A) Real-time inbound message flow

  1. Adapter normalizes platform payload into InboundEvent.
  2. Orchestrator checks management commands.
  3. Orchestrator computes message embedding and ranks skills.
  4. If confidence is adequate, selected skill is used; otherwise AI router may choose skill (when enabled).
  5. try_local_extract runs first (cheap deterministic path).
  6. If extraction is missing, AI extracts JSON parameters from skill schema.
  7. Skill executes in Lua sandbox.
  8. Orchestrator sends resulting answer through original adapter.
  9. Optional: if result contains schedule_job, task is inserted into scheduler queue.

B) Scheduled/automation flow

  1. Producer checks cron automations and pending scheduled tasks.
  2. Due tasks are claimed and sent to worker queue.
  3. Worker executes on_schedule in sandbox.
  4. Result may enqueue additional tasks.
  5. If execution context includes adapter + platform ID, answer can be forwarded to user/channel.

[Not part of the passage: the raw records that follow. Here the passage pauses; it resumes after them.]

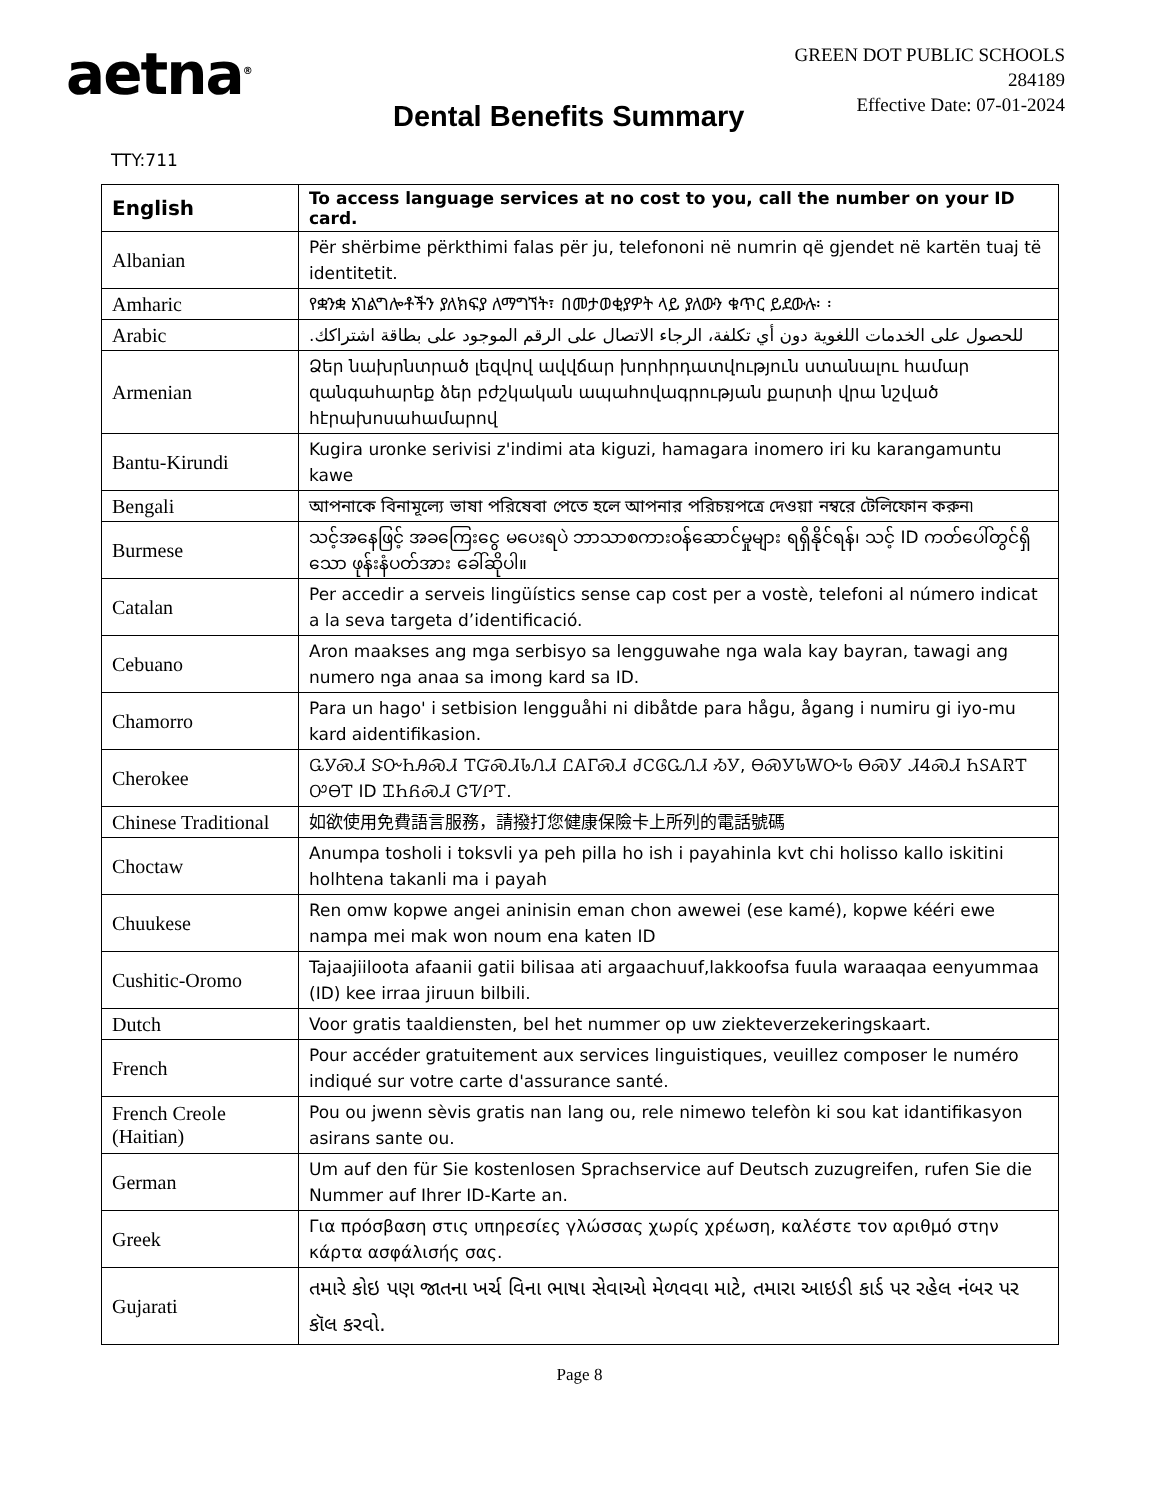aetna<sup>®</sup>
GREEN DOT PUBLIC SCHOOLS
284189
Effective Date: 07-01-2024
Dental Benefits Summary
TTY:711
| English | To access language services at no cost to you, call the number on your ID card. |
| --- | --- |
| Albanian | Për shërbime përkthimi falas për ju, telefononi në numrin që gjendet në kartën tuaj të identitetit. |
| Amharic | የቋንቋ አገልግሎቶችን ያለክፍያ ለማግኘት፣ በመታወቂያዎት ላይ ያለውን ቁጥር ይደውሉ፡ ፡ |
| Arabic | للحصول على الخدمات اللغوية دون أي تكلفة، الرجاء الاتصال على الرقم الموجود على بطاقة اشتراكك. |
| Armenian | Ձեր նախրնտրած լեզվով ավվճար խորհրդատվություն ստանալու համար զանգահարեք ձեր բժշկական ապահովագրության քարտի վրա նշված հէրախոսահամարով |
| Bantu-Kirundi | Kugira uronke serivisi z'indimi ata kiguzi, hamagara inomero iri ku karangamuntu kawe |
| Bengali | আপনাকে বিনামূল্যে ভাষা পরিষেবা পেতে হলে আপনার পরিচয়পত্রে দেওয়া নম্বরে টেলিফোন করুন৷ |
| Burmese | သင့်အနေဖြင့် အခကြေးငွေ မပေးရပဲ ဘာသာစကားဝန်ဆောင်မှုများ ရရှိနိုင်ရန်၊ သင့် ID ကတ်ပေါ်တွင်ရှိသော ဖုန်းနံပတ်အား ခေါ်ဆိုပါ။ |
| Catalan | Per accedir a serveis lingüístics sense cap cost per a vostè, telefoni al número indicat a la seva targeta d’identificació. |
| Cebuano | Aron maakses ang mga serbisyo sa lengguwahe nga wala kay bayran, tawagi ang numero nga anaa sa imong kard sa ID. |
| Chamorro | Para un hago' i setbision lengguåhi ni dibåtde para hågu, ågang i numiru gi iyo-mu kard aidentifikasion. |
| Cherokee | ᏩᎩᏍᏗ ᏕᏅᏂᎯᏍᏗ ᎢᏳᏍᏗᏓᏁᏗ ᏝᎪᎱᏍᏗ ᏧᏟᎶᏩᏁᏗ ᏱᎩ, ᎾᏍᎩᏓᎳᏅᏓ ᎾᏍᎩ ᏗᏎᏍᏗ ᏂᏚᎪᏒᎢ ᎤᎾᎢ ID ᏆᏂᏲᏍᏗ ᏣᏤᎵᎢ. |
| Chinese Traditional | 如欲使用免費語言服務，請撥打您健康保險卡上所列的電話號碼 |
| Choctaw | Anumpa tosholi i toksvli ya peh pilla ho ish i payahinla kvt chi holisso kallo iskitini holhtena takanli ma i payah |
| Chuukese | Ren omw kopwe angei aninisin eman chon awewei (ese kamé), kopwe kééri ewe nampa mei mak won noum ena katen ID |
| Cushitic-Oromo | Tajaajiiloota afaanii gatii bilisaa ati argaachuuf,lakkoofsa fuula waraaqaa eenyummaa (ID) kee irraa jiruun bilbili. |
| Dutch | Voor gratis taaldiensten, bel het nummer op uw ziekteverzekeringskaart. |
| French | Pour accéder gratuitement aux services linguistiques, veuillez composer le numéro indiqué sur votre carte d'assurance santé. |
| French Creole (Haitian) | Pou ou jwenn sèvis gratis nan lang ou, rele nimewo telefòn ki sou kat idantifikasyon asirans sante ou. |
| German | Um auf den für Sie kostenlosen Sprachservice auf Deutsch zuzugreifen, rufen Sie die Nummer auf Ihrer ID-Karte an. |
| Greek | Για πρόσβαση στις υπηρεσίες γλώσσας χωρίς χρέωση, καλέστε τον αριθμό στην κάρτα ασφάλισής σας. |
| Gujarati | તમારે કોઇ પણ જાતના ખર્ચ વિના ભાષા સેવાઓ મેળવવા માટે, તમારા આઇડી કાર્ડ પર રહેલ નંબર પર કૉલ કરવો. |
Page 8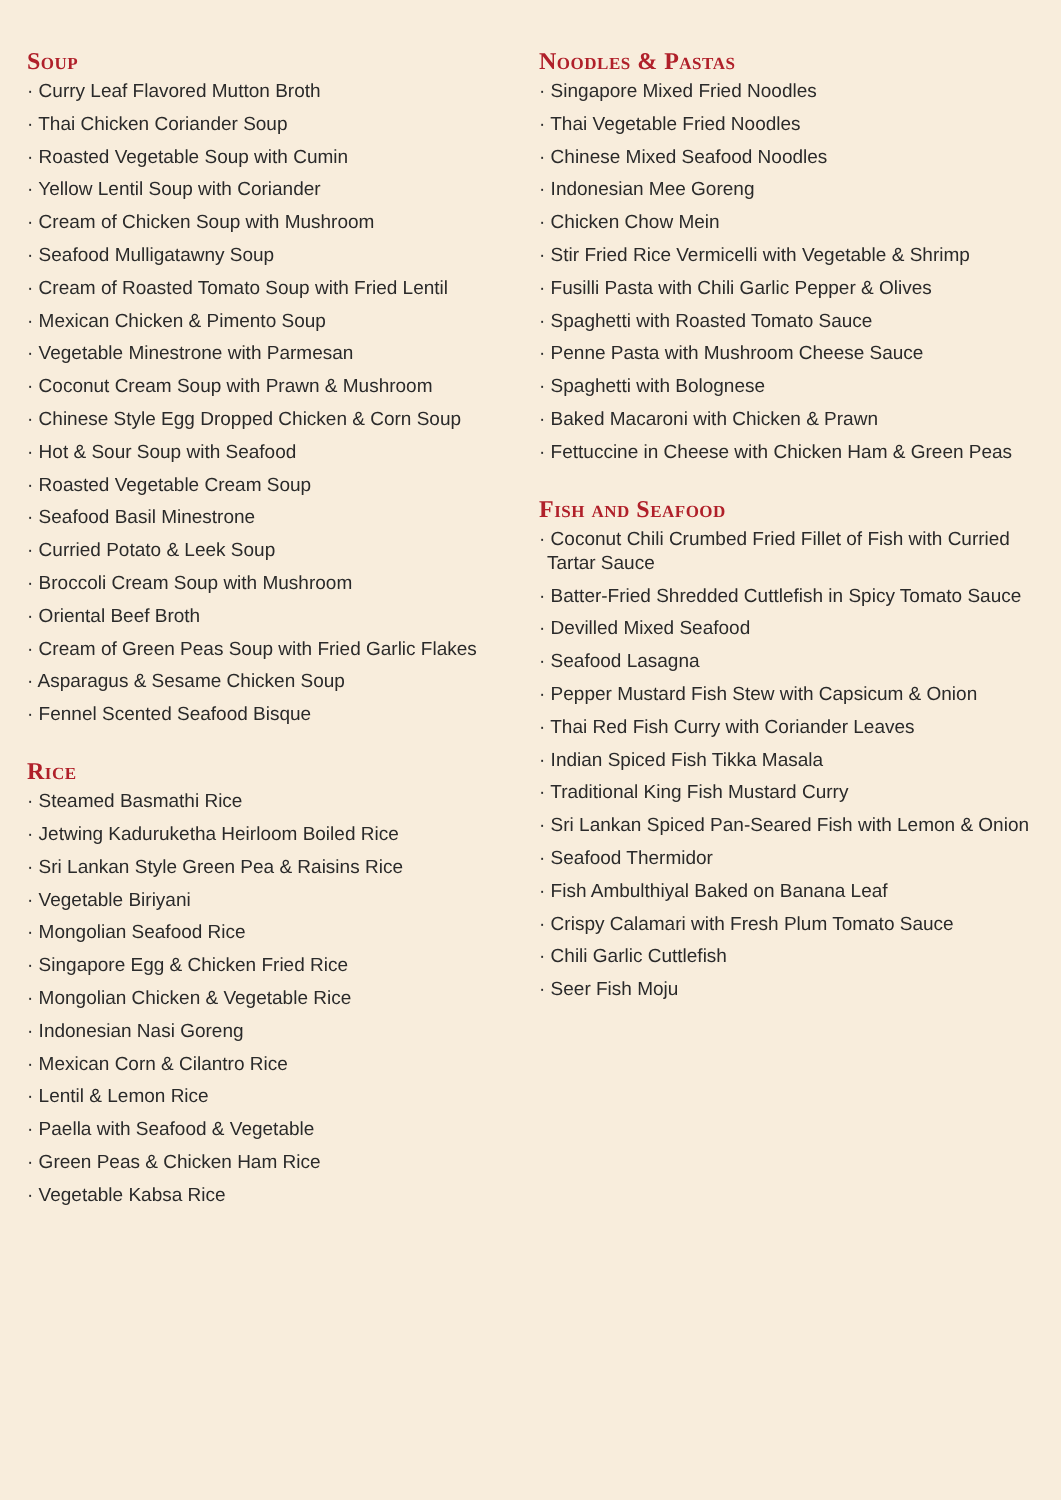Soup
· Curry Leaf Flavored Mutton Broth
· Thai Chicken Coriander Soup
· Roasted Vegetable Soup with Cumin
· Yellow Lentil Soup with Coriander
· Cream of Chicken Soup with Mushroom
· Seafood Mulligatawny Soup
· Cream of Roasted Tomato Soup with Fried Lentil
· Mexican Chicken & Pimento Soup
· Vegetable Minestrone with Parmesan
· Coconut Cream Soup with Prawn & Mushroom
· Chinese Style Egg Dropped Chicken & Corn Soup
· Hot & Sour Soup with Seafood
· Roasted Vegetable Cream Soup
· Seafood Basil Minestrone
· Curried Potato & Leek Soup
· Broccoli Cream Soup with Mushroom
· Oriental Beef Broth
· Cream of Green Peas Soup with Fried Garlic Flakes
· Asparagus & Sesame Chicken Soup
· Fennel Scented Seafood Bisque
Rice
· Steamed Basmathi Rice
· Jetwing Kaduruketha Heirloom Boiled Rice
· Sri Lankan Style Green Pea & Raisins Rice
· Vegetable Biriyani
· Mongolian Seafood Rice
· Singapore Egg & Chicken Fried Rice
· Mongolian Chicken & Vegetable Rice
· Indonesian Nasi Goreng
· Mexican Corn & Cilantro Rice
· Lentil & Lemon Rice
· Paella with Seafood & Vegetable
· Green Peas & Chicken Ham Rice
· Vegetable Kabsa Rice
Noodles & Pastas
· Singapore Mixed Fried Noodles
· Thai Vegetable Fried Noodles
· Chinese Mixed Seafood Noodles
· Indonesian Mee Goreng
· Chicken Chow Mein
· Stir Fried Rice Vermicelli with Vegetable & Shrimp
· Fusilli Pasta with Chili Garlic Pepper & Olives
· Spaghetti with Roasted Tomato Sauce
· Penne Pasta with Mushroom Cheese Sauce
· Spaghetti with Bolognese
· Baked Macaroni with Chicken & Prawn
· Fettuccine in Cheese with Chicken Ham & Green Peas
Fish and Seafood
· Coconut Chili Crumbed Fried Fillet of Fish with Curried Tartar Sauce
· Batter-Fried Shredded Cuttlefish in Spicy Tomato Sauce
· Devilled Mixed Seafood
· Seafood Lasagna
· Pepper Mustard Fish Stew with Capsicum & Onion
· Thai Red Fish Curry with Coriander Leaves
· Indian Spiced Fish Tikka Masala
· Traditional King Fish Mustard Curry
· Sri Lankan Spiced Pan-Seared Fish with Lemon & Onion
· Seafood Thermidor
· Fish Ambulthiyal Baked on Banana Leaf
· Crispy Calamari with Fresh Plum Tomato Sauce
· Chili Garlic Cuttlefish
· Seer Fish Moju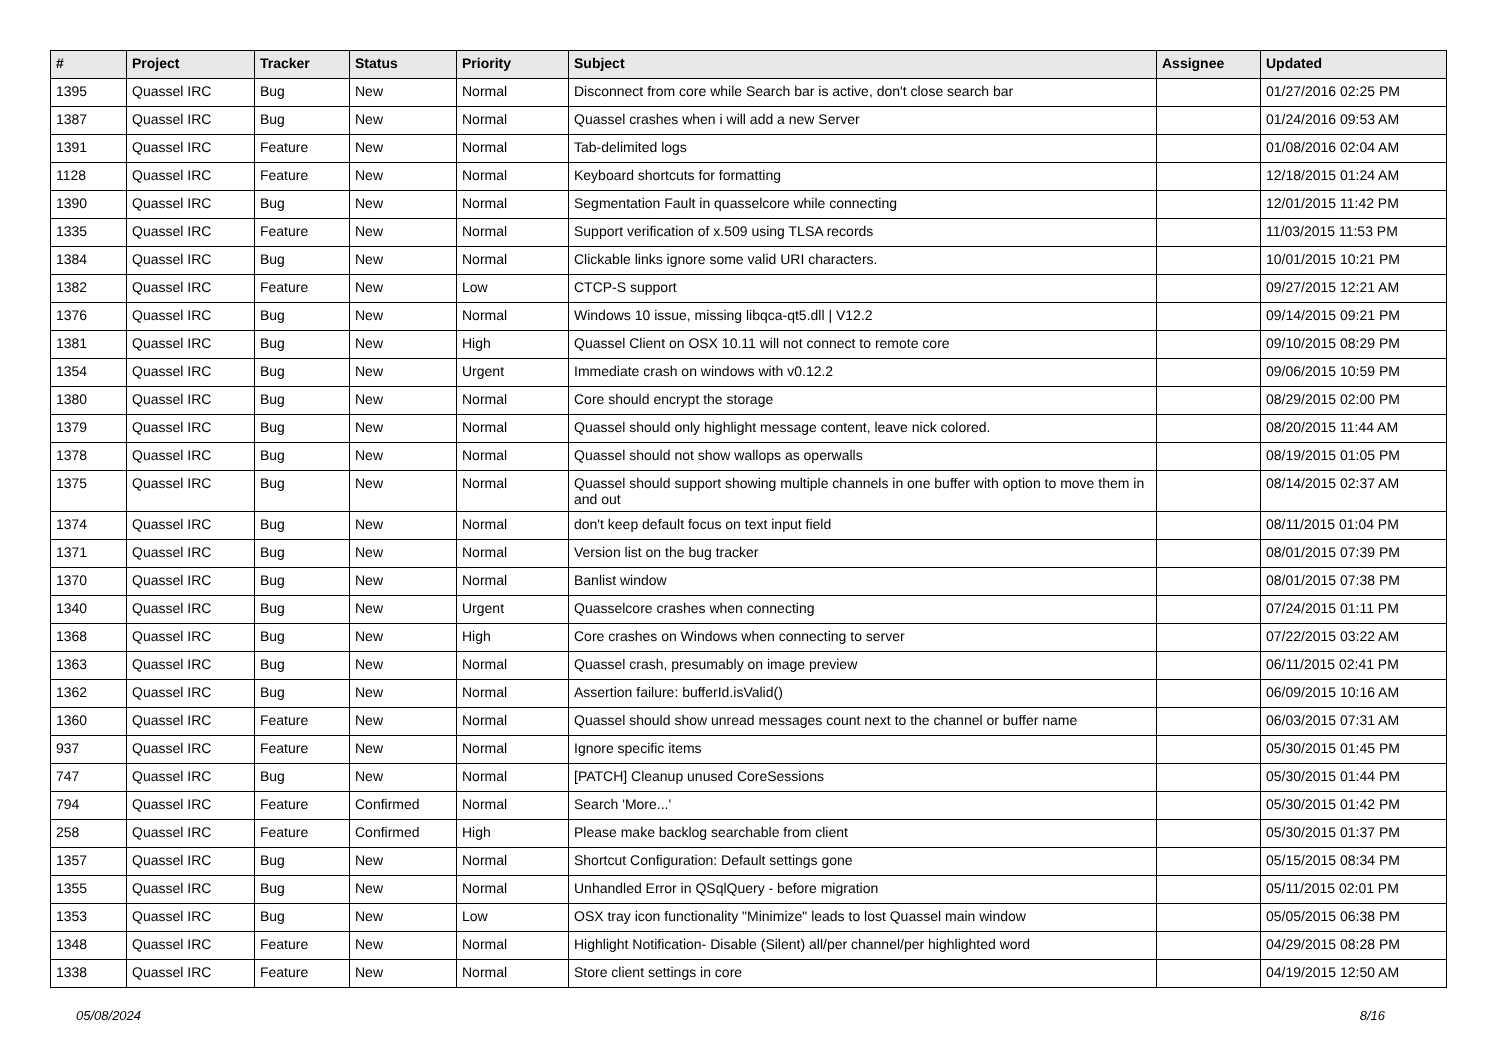| # | Project | Tracker | Status | Priority | Subject | Assignee | Updated |
| --- | --- | --- | --- | --- | --- | --- | --- |
| 1395 | Quassel IRC | Bug | New | Normal | Disconnect from core while Search bar is active, don't close search bar | | 01/27/2016 02:25 PM |
| 1387 | Quassel IRC | Bug | New | Normal | Quassel crashes when i will add a new Server | | 01/24/2016 09:53 AM |
| 1391 | Quassel IRC | Feature | New | Normal | Tab-delimited logs | | 01/08/2016 02:04 AM |
| 1128 | Quassel IRC | Feature | New | Normal | Keyboard shortcuts for formatting | | 12/18/2015 01:24 AM |
| 1390 | Quassel IRC | Bug | New | Normal | Segmentation Fault in quasselcore while connecting | | 12/01/2015 11:42 PM |
| 1335 | Quassel IRC | Feature | New | Normal | Support verification of x.509 using TLSA records | | 11/03/2015 11:53 PM |
| 1384 | Quassel IRC | Bug | New | Normal | Clickable links ignore some valid URI characters. | | 10/01/2015 10:21 PM |
| 1382 | Quassel IRC | Feature | New | Low | CTCP-S support | | 09/27/2015 12:21 AM |
| 1376 | Quassel IRC | Bug | New | Normal | Windows 10 issue, missing libqca-qt5.dll / V12.2 | | 09/14/2015 09:21 PM |
| 1381 | Quassel IRC | Bug | New | High | Quassel Client on OSX 10.11 will not connect to remote core | | 09/10/2015 08:29 PM |
| 1354 | Quassel IRC | Bug | New | Urgent | Immediate crash on windows with v0.12.2 | | 09/06/2015 10:59 PM |
| 1380 | Quassel IRC | Bug | New | Normal | Core should encrypt the storage | | 08/29/2015 02:00 PM |
| 1379 | Quassel IRC | Bug | New | Normal | Quassel should only highlight message content, leave nick colored. | | 08/20/2015 11:44 AM |
| 1378 | Quassel IRC | Bug | New | Normal | Quassel should not show wallops as operwalls | | 08/19/2015 01:05 PM |
| 1375 | Quassel IRC | Bug | New | Normal | Quassel should support showing multiple channels in one buffer with option to move them in and out | | 08/14/2015 02:37 AM |
| 1374 | Quassel IRC | Bug | New | Normal | don't keep default focus on text input field | | 08/11/2015 01:04 PM |
| 1371 | Quassel IRC | Bug | New | Normal | Version list on the bug tracker | | 08/01/2015 07:39 PM |
| 1370 | Quassel IRC | Bug | New | Normal | Banlist window | | 08/01/2015 07:38 PM |
| 1340 | Quassel IRC | Bug | New | Urgent | Quasselcore crashes when connecting | | 07/24/2015 01:11 PM |
| 1368 | Quassel IRC | Bug | New | High | Core crashes on Windows when connecting to server | | 07/22/2015 03:22 AM |
| 1363 | Quassel IRC | Bug | New | Normal | Quassel crash, presumably on image preview | | 06/11/2015 02:41 PM |
| 1362 | Quassel IRC | Bug | New | Normal | Assertion failure: bufferId.isValid() | | 06/09/2015 10:16 AM |
| 1360 | Quassel IRC | Feature | New | Normal | Quassel should show unread messages count next to the channel or buffer name | | 06/03/2015 07:31 AM |
| 937 | Quassel IRC | Feature | New | Normal | Ignore specific items | | 05/30/2015 01:45 PM |
| 747 | Quassel IRC | Bug | New | Normal | [PATCH] Cleanup unused CoreSessions | | 05/30/2015 01:44 PM |
| 794 | Quassel IRC | Feature | Confirmed | Normal | Search 'More...' | | 05/30/2015 01:42 PM |
| 258 | Quassel IRC | Feature | Confirmed | High | Please make backlog searchable from client | | 05/30/2015 01:37 PM |
| 1357 | Quassel IRC | Bug | New | Normal | Shortcut Configuration: Default settings gone | | 05/15/2015 08:34 PM |
| 1355 | Quassel IRC | Bug | New | Normal | Unhandled Error in QSqlQuery - before migration | | 05/11/2015 02:01 PM |
| 1353 | Quassel IRC | Bug | New | Low | OSX tray icon functionality "Minimize" leads to lost Quassel main window | | 05/05/2015 06:38 PM |
| 1348 | Quassel IRC | Feature | New | Normal | Highlight Notification- Disable (Silent) all/per channel/per highlighted word | | 04/29/2015 08:28 PM |
| 1338 | Quassel IRC | Feature | New | Normal | Store client settings in core | | 04/19/2015 12:50 AM |
05/08/2024 8/16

6. Data and Persistence Model (SQLite)

Main tables:

  • automations: cron-based recurring skill triggers.
  • job_queue: legacy compatibility queue/state.
  • scheduled_tasks: active delayed/priority execution queue.
  • skill_kv: per-skill key-value storage.
  • embedding_cache: hash/model keyed vector cache.

Operational notes:

  • SQLite WAL mode is enabled.
  • Foreign keys are enabled.
  • Indexed queries support status/ready-task lookups.
  • Legacy records are normalized/migrated into current scheduling model.

7. AI Usage Strategy

AI is optional and explicitly gateable (ai_enabled).

When enabled, AI is used in constrained places:

  • general chat fallback when no skill path is suitable,
  • skill parameter extraction fallback,
  • low-confidence skill routing fallback.

When disabled:

  • deterministic/local skill paths continue to work,
  • AI-only operations fail gracefully with fallback responses.

This design keeps average token usage low by prioritizing local extraction and semantic routing before LLM calls.

8. Security and Safety Posture

Security controls implemented in runtime and adapters include:

  • Lua sandboxing with reduced standard library surface.
  • Runtime guards for instruction/time/resource boundaries during skill execution.
  • Adapter allowlists (Telegram admin IDs, Discord allowed users).
  • Skill path validation to prevent traversal when enqueueing scheduled jobs.
  • Safe handling of scheduler cancellation and queue backpressure.
  • Hardened outbound HTTP behavior from Lua runtime and payload size/time limits.

9. Configuration Surface

Primary config file: Settings.toml.

Key settings:

  • AI endpoint/model/key (litellm block),
  • ai_enabled,
  • similarity_threshold,
  • static_fallback_msg,
  • channel definitions ([[channels]] with telegram or discord).

Environment variable overrides are supported for channel tokens/user allowlists in runtime startup.

10. Technology Stack

  • Language/runtime: Rust + Tokio.
  • Skill runtime: Lua 5.4 via mlua.
  • Embeddings: fastembed (AllMiniLML6V2).
  • Persistence: SQLite via sqlx.
  • Messaging: teloxide (Telegram), serenity (Discord).
  • AI connectivity: OpenAI-compatible chat endpoint (often via LiteLLM).
  • Concurrency model:
    • async IO/event loops in Tokio,
    • blocking skill execution and queue processing via crossbeam/thread workers.

11. Current Boundaries and Assumptions

  • Deployment target is a single process with local SQLite.
  • Skills are trusted project assets but executed under sandbox constraints.
  • Reliability focus is graceful degradation (fallback message, retries, queue reschedule) rather than strict exactly-once distributed semantics.
  • Existing observability is log-centric (tracing), not metrics/dashboard-centric.

12. Practical Summary for an External LLM

If you need to reason about this project quickly:

  • Think of Oxide as a secure automation runtime, not a generic chatbot.
  • The orchestration core is Rust; business automations are Lua skills.
  • AI is a fallback/extractor tool, not the primary execution path.
  • Scheduler and queueing are first-class features for delayed and periodic workflows.
  • Hexagonal architecture keeps adapters and providers replaceable without changing core logic.